Learning Case Features with Proxy-Guided Deep Neural Networks
Vibhas Vats, Zachary Wilkerson, Hiroki Sato, David Leake, David Crandall
International Conference on Case-based Reasoning (ICCBR) 2025
[download paper] Abstract: The cost and difficulty of acquiring case features motivates interest in machine learning for feature acquisition. For computer vision domains, manual feature extraction has proven infeasible, but previous studies have shown the effectiveness of extracting features from deep neural models for case-based classification.
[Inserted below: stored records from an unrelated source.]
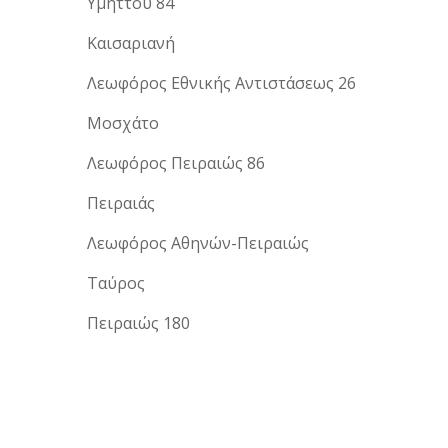
Υμηττού 84
Καισαριανή
Λεωφόρος Εθνικής Αντιστάσεως 26
Μοσχάτο
Λεωφόρος Πειραιώς 86
Πειραιάς
Λεωφόρος Αθηνών-Πειραιώς
Ταύρος
Πειραιώς 180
Such approaches have generally been based on training the network for stand-alone classification accuracy, under the assumption that effective classification reflects high quality network features. However, it is not clear that the features best suited to network processing will be best for CBR. In response, this paper proposes refining previous network feature extraction approaches by adapting network training to reflect the goal of using network features for CBR. Specifically, it proposes augmenting conventional cross-entropy loss with a proxy term that reflects how the CBR system will use extracted features for similarity assessment. To this end, we investigate using Pairwise Distance, Cosine Similarity, and Sinkhorn Divergence as proxy functions within a triplet loss training framework. Evaluations on the benchmark image classification datasets MNIST, Animals with Attributes 2, and CIFAR-10 support the effectiveness of this method, with an integrated case-based classification system using the extracted features outperforming the feature extraction network applied end-to-end as well as integrated models developed in our previous research.